2) Flexible work schedules and shifts. This is related to work life balance. Gen Y nurse wants to know the long-term schedule to plan activities, and wants some shift flexibility to be able to respond when something unexpected arises in personal life. These nurses would like to be able to adjust their schedules to their needs rather than organize their needs around their schedules.

3) Appropriate financial remun- eration, opportunity for professional development, and recognition. It is suggested that, Gen Y nurses seek appropriate financial remuneration along with opportunities for ongoing professional development and recognition to ensure career aspirations can be met. Recognition such as, “congratulating nurses, recognizing their know-how and skills, or offering pleasant work conditions are ways to show nurses that they do matter”.5

4) Technology-based working condition. Gen Y nurses also seek a workplace that is equivalent technologically to their abilities. They want to be able to communicate in the workplace using tools they are familiar with socially, to support their role in health teams. 5

5) Friendly employer. It is suggested that employers need to be more employee friendly if they hope to attract the Gen Y to their business – an initiative for health executives to consider. 6

In summary, Gen Y nurses expect to be respected, valued, stimulated, included and supported in their workplace. They may not be loyal to their workplace if not adequately supported, inspired and encouraged. Gen Y nurses are loyal to their family and friends. They like to spend more time with the people who are important to them, and enjoy a much- improved work/ life balance. The emphasis for Gen Y nurses is a better quality of life, or work life balance. Nursing managers in this regard need to focus on their needs, strengths and structure a workforce that will support them in their professional nursing role, particularly as the research indicates that they are likely to change professions more often than any other generations.


1. American Hospital Association. Managing an intergenerational work- force: Strategies for health care transformation. United States: American Hospital Association; 2014.

2. Lund BL, Thomas RE. Advice for Tomorrow’s leaders: Millennial leadership during the leadership succession crisis. Leadership & Organizational Management Journal. 2012(2).
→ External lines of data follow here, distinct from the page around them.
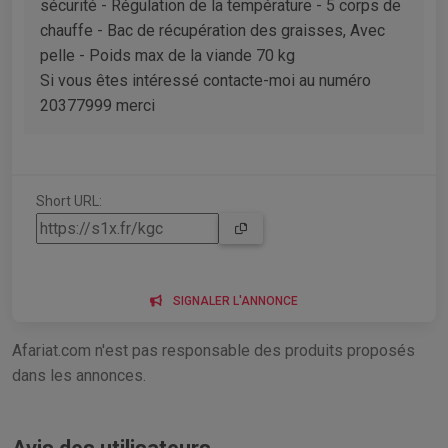
sécurité - Régulation de la température - 5 corps de
chauffe - Bac de récupération des graisses, Avec
pelle - Poids max de la viande 70 kg
Si vous êtes intéressé contacte-moi au numéro
20377999 merci
Short URL:
SIGNALER L'ANNONCE
Afariat.com n'est pas responsable des produits proposés
dans les annonces.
3. Twenge JM. A review of the empirical evidence on generational differences in work attitudes. Journal of Business and Psychology. 2010;25(2):201-210.

4. Ellett AJ, Ellis JI, Westbrook TM. A qualitative study of 369 child welfare professionals’ perspectives about factors contributing to employee retention and turnover. Children and Youth Services Review. 2007;29(2):264-281.

5. Lavoie-Tremblay M, Leclerc E, Marchionni C, Drevniok U. The needs and expectations of generation Y nurses in the workplace. Journal for Nurses in Staff Development: Official Journal of the National Nursing Staff Development Organization. 2010;26(1):2-8.

6. Sheahan P. Generation Y. UK: Hardie Grant Publishing; 2005.